___ SOURCE DATA

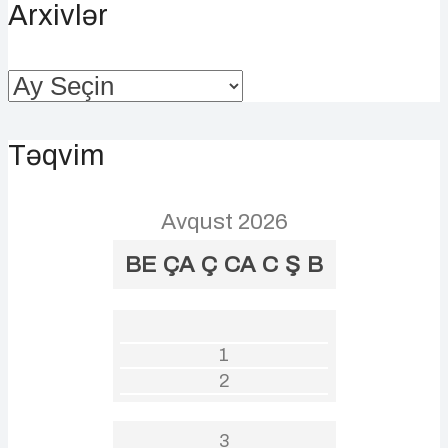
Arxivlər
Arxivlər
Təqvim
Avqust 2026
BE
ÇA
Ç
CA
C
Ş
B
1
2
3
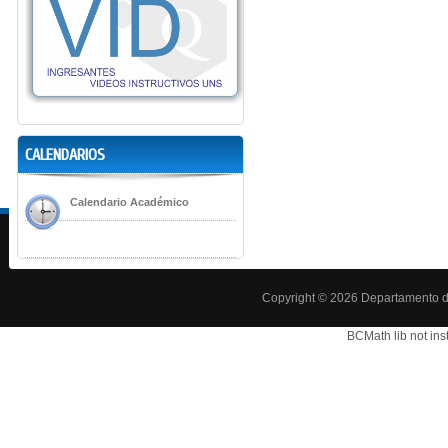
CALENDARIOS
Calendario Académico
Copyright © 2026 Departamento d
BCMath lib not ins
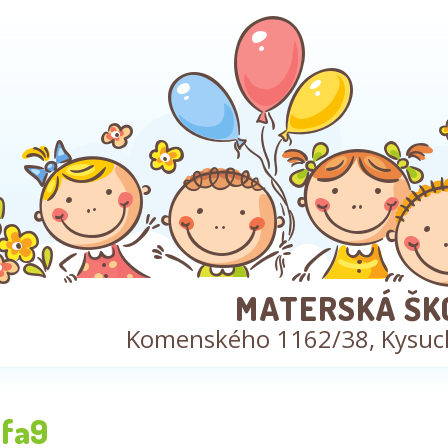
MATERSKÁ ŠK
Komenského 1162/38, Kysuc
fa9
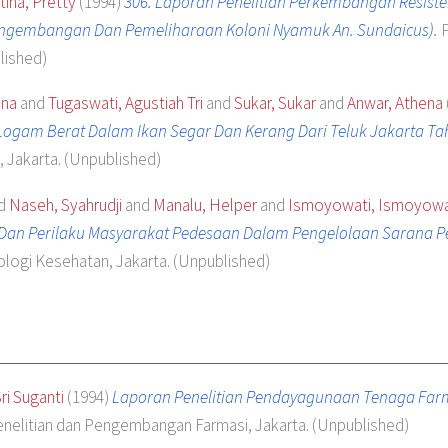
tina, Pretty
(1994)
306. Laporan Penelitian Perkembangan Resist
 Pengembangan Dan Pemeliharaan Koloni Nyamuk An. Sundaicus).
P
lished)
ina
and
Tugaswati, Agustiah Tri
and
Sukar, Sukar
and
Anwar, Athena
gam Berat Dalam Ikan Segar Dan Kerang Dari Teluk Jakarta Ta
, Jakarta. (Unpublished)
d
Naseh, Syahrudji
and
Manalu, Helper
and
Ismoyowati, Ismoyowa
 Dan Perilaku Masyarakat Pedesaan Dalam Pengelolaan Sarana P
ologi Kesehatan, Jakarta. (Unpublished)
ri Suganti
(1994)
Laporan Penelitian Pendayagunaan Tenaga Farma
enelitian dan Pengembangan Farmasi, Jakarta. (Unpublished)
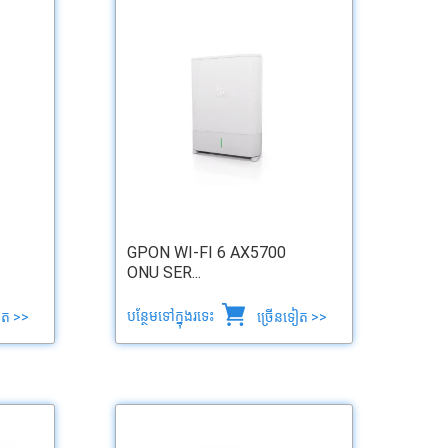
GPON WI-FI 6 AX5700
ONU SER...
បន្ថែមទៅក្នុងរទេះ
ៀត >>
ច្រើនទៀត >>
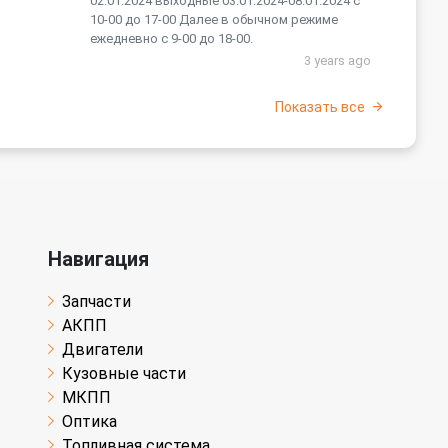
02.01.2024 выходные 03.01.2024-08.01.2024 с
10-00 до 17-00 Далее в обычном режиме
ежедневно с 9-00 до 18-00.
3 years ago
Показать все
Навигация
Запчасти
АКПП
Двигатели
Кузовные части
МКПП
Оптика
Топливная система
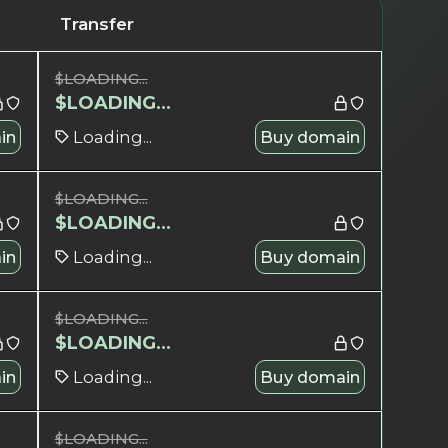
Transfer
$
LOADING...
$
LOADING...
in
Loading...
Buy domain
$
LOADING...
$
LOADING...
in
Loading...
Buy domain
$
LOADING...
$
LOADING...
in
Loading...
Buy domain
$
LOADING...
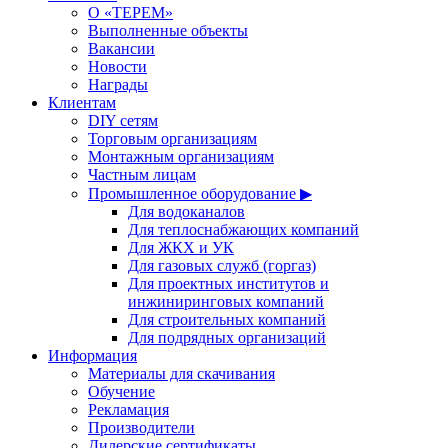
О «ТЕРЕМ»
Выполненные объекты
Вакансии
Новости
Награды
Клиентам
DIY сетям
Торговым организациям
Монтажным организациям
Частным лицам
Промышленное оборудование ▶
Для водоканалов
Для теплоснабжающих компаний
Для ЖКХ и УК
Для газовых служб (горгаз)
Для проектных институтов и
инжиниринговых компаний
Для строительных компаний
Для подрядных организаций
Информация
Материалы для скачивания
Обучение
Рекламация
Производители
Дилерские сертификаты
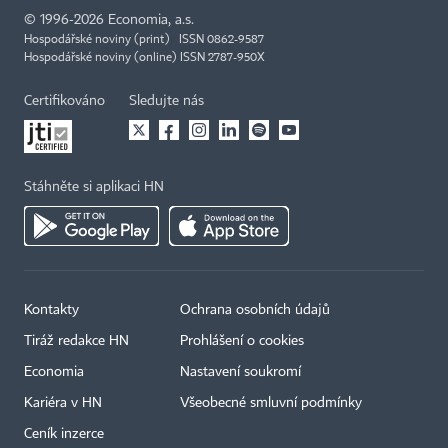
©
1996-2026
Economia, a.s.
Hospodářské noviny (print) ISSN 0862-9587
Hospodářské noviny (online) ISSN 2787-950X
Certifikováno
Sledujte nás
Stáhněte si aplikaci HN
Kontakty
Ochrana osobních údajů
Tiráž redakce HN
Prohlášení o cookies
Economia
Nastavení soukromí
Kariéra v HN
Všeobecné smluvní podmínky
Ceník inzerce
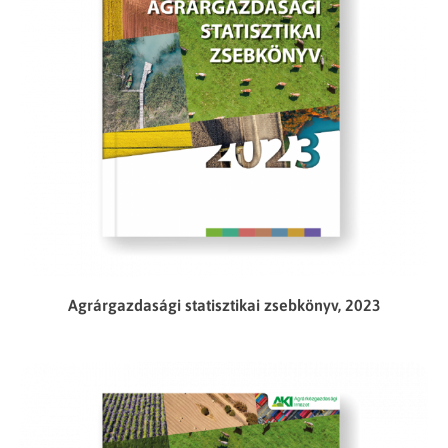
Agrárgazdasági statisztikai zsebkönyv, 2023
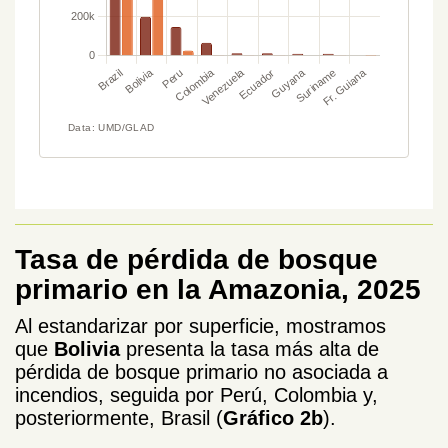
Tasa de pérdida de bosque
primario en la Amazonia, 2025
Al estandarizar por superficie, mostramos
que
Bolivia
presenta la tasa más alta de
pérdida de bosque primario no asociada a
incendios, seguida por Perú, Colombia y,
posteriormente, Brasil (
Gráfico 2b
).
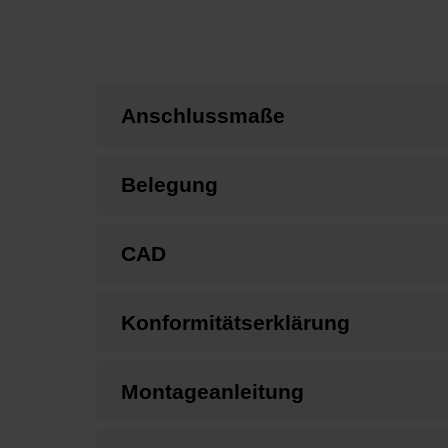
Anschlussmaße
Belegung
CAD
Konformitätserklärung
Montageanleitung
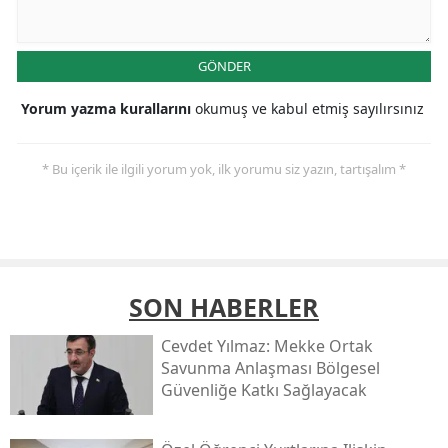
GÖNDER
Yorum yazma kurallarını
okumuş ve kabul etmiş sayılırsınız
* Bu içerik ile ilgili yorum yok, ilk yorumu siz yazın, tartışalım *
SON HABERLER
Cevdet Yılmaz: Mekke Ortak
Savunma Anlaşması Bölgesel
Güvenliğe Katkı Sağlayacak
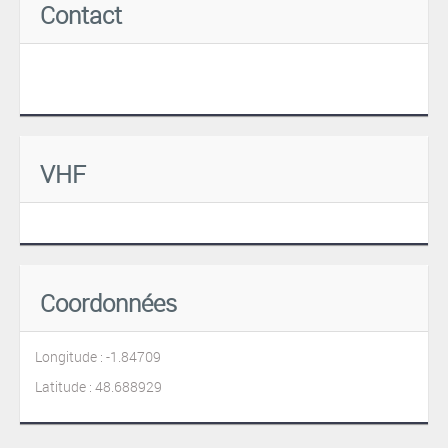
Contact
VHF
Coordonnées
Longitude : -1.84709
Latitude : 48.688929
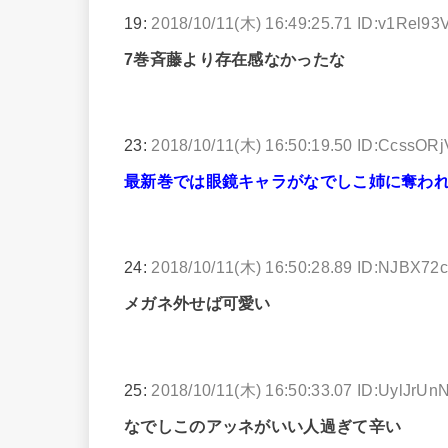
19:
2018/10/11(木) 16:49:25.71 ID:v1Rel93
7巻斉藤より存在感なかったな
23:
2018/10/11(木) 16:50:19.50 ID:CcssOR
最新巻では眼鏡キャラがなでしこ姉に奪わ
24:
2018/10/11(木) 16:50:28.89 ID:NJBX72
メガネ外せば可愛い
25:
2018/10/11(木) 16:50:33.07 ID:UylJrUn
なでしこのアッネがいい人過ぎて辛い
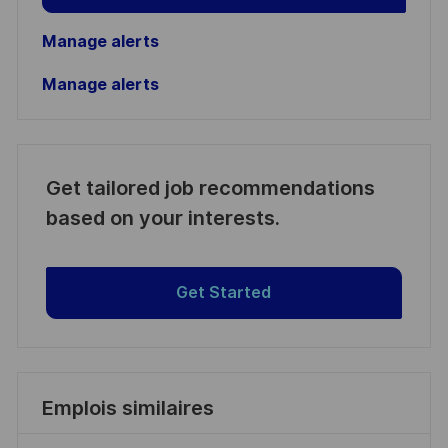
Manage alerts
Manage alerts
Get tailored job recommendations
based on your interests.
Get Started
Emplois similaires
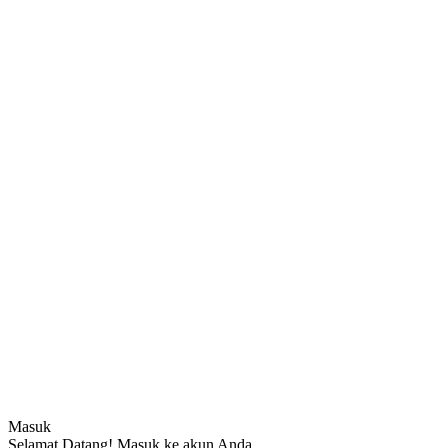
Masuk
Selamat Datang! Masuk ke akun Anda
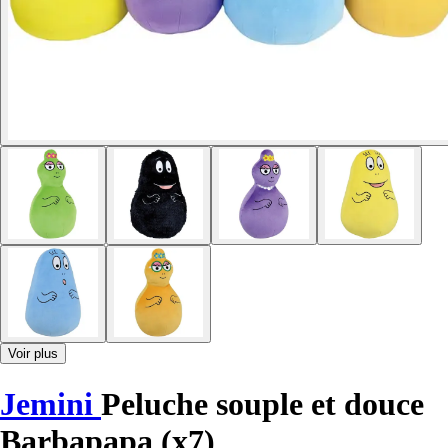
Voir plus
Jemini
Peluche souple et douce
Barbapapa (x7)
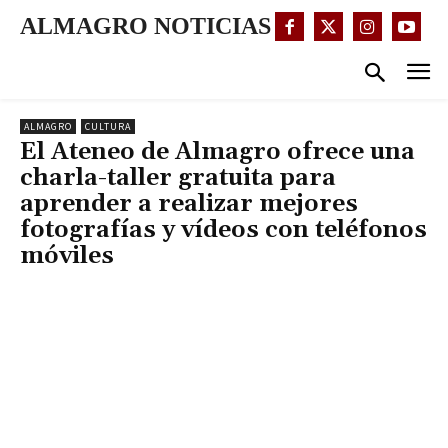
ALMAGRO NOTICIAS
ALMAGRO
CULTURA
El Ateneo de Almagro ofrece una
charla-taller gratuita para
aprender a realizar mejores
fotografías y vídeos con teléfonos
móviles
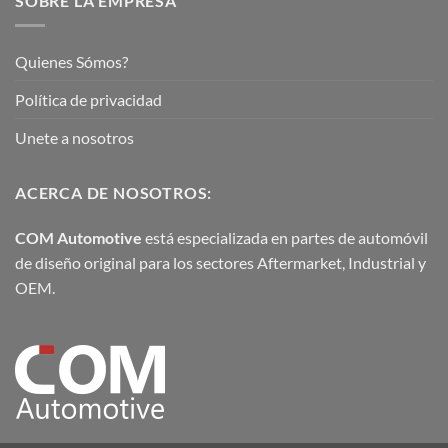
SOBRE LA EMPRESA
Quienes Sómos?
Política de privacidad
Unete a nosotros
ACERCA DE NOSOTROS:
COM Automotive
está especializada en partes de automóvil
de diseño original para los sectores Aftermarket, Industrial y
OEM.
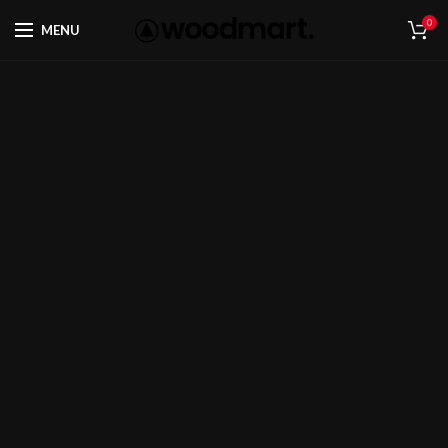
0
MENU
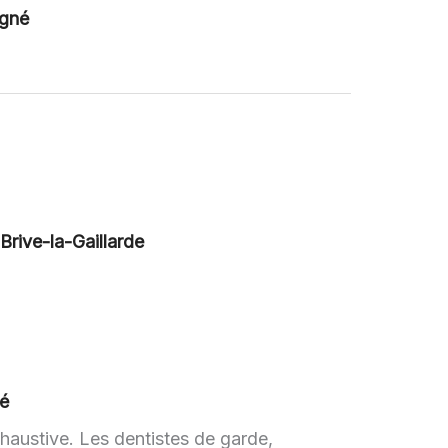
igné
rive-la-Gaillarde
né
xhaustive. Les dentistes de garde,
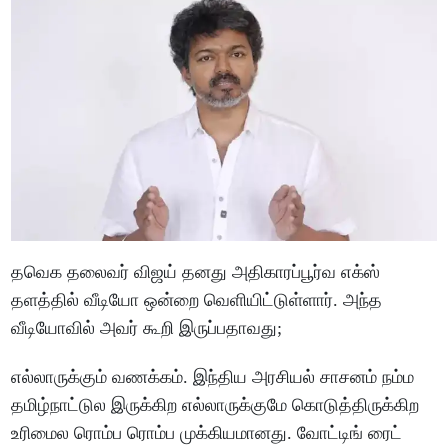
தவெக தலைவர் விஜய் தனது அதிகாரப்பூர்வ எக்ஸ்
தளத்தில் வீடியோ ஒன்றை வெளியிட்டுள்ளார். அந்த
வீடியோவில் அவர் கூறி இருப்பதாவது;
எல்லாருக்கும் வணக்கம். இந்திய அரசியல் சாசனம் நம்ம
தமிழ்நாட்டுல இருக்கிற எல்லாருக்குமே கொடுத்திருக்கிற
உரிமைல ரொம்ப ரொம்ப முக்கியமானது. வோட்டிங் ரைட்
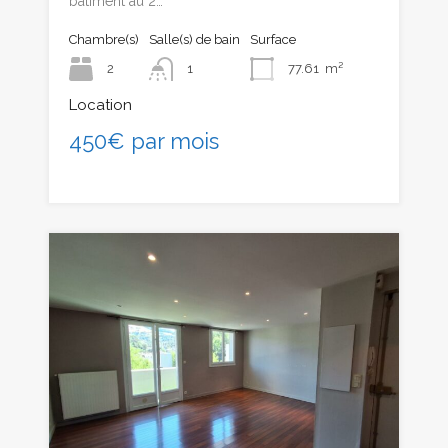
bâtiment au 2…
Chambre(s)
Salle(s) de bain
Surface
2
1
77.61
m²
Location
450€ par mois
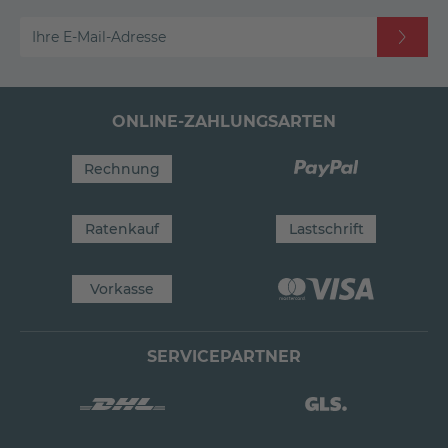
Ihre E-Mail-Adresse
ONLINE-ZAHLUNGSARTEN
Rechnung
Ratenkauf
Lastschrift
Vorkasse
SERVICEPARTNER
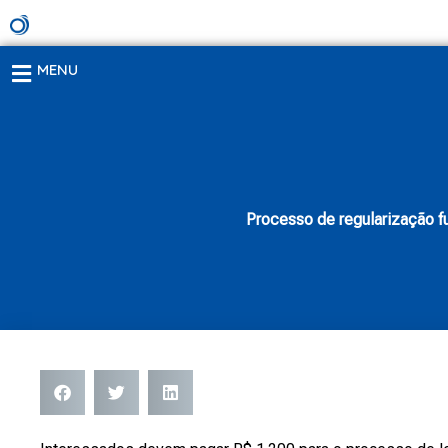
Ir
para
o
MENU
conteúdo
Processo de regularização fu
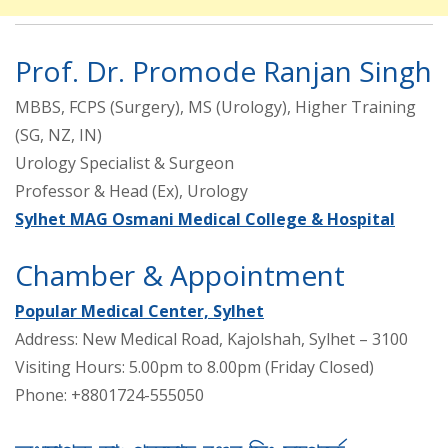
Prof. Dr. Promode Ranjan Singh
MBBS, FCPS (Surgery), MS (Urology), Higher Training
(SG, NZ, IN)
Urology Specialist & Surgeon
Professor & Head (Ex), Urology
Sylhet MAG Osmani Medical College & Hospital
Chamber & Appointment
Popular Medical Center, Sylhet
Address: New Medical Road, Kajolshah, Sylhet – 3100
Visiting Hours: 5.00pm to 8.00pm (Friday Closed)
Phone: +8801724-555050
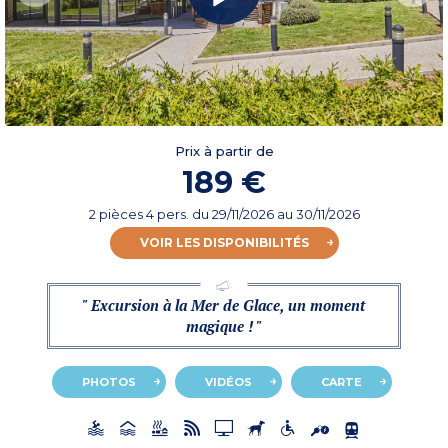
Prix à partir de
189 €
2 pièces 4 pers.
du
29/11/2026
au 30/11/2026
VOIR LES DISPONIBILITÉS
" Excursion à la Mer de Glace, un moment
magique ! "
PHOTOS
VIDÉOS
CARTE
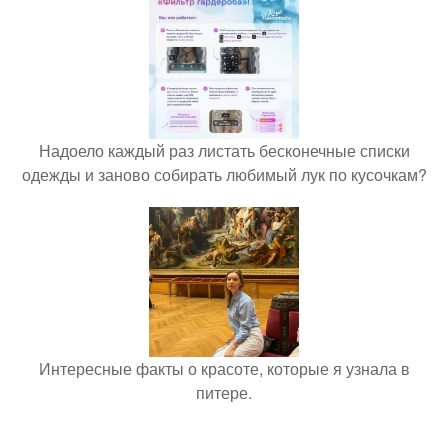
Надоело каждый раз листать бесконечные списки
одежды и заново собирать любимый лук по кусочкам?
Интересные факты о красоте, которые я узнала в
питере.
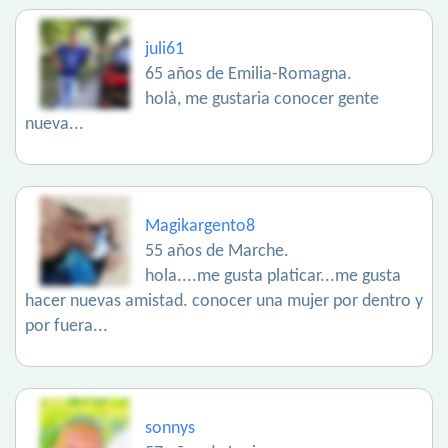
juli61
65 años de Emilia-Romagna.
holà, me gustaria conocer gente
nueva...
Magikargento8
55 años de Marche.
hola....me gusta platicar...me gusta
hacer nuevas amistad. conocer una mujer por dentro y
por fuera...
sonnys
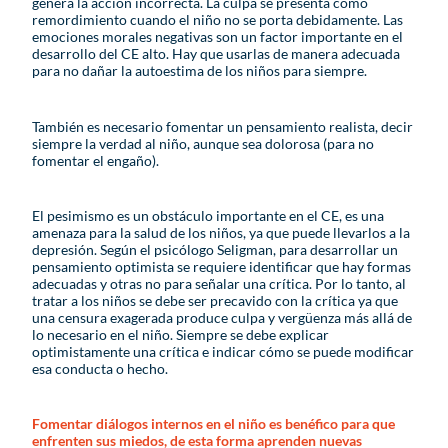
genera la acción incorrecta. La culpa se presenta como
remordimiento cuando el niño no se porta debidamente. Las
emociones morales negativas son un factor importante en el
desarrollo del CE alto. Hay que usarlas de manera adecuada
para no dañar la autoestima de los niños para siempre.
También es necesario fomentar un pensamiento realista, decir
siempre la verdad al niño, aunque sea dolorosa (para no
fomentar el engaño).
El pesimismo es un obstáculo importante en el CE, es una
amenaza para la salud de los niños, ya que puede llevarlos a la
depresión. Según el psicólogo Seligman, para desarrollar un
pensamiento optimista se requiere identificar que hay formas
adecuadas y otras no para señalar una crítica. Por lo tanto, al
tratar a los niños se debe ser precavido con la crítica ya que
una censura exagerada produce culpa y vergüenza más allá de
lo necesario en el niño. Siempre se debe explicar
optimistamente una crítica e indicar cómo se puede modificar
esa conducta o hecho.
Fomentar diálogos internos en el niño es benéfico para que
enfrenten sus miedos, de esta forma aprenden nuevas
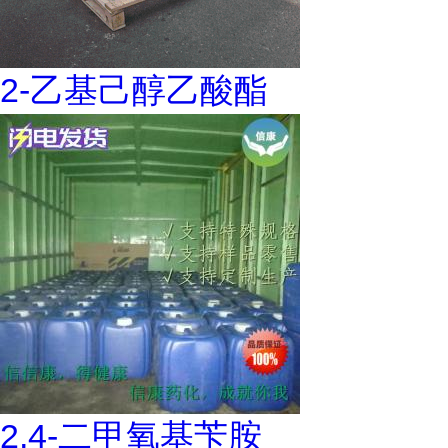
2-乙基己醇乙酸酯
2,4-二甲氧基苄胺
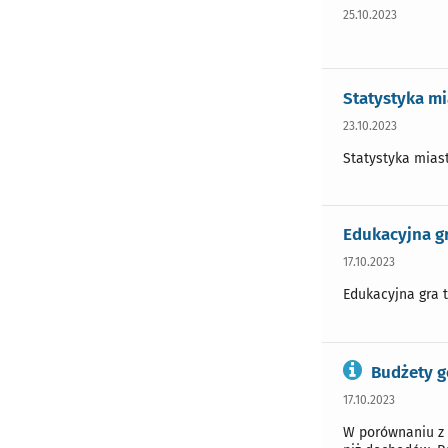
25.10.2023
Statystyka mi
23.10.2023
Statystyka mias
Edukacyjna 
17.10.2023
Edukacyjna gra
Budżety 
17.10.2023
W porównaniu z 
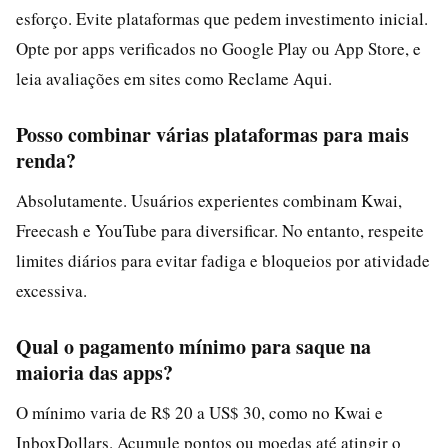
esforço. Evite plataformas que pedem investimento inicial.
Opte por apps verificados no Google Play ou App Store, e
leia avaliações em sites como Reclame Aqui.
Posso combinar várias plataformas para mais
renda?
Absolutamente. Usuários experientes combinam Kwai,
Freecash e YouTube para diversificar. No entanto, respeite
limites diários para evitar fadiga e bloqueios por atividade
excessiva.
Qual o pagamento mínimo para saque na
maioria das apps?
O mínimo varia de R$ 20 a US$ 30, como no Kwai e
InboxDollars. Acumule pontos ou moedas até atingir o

______

▸ **HOW TO COMPLETE THIS TASK**: Above are the records. Copy word for word only their lines from the one holding "Manalu, Helper" through the one holding "10-00 до 17-00 Далее в обычном режиме", both included, and skip the images.

▸ **ANSWER SPACE**:
Manalu, Helper
and
Ismoyowati, Ismoyowa
 Dan Perilaku Masyarakat Pedesaan Dalam Pengelolaan Sarana P
ologi Kesehatan, Jakarta. (Unpublished)
ri Suganti
(1994)
Laporan Penelitian Pendayagunaan Tenaga Farma
enelitian dan Pengembangan Farmasi, Jakarta. (Unpublished)
GPON WI-FI 6 AX5700
ONU SER...
បន្ថែមទៅក្នុងរទេះ
ៀត >>
ច្រើនទៀត >>
02.01.2024 выходные 03.01.2024-08.01.2024 с
10-00 до 17-00 Далее в обычном режиме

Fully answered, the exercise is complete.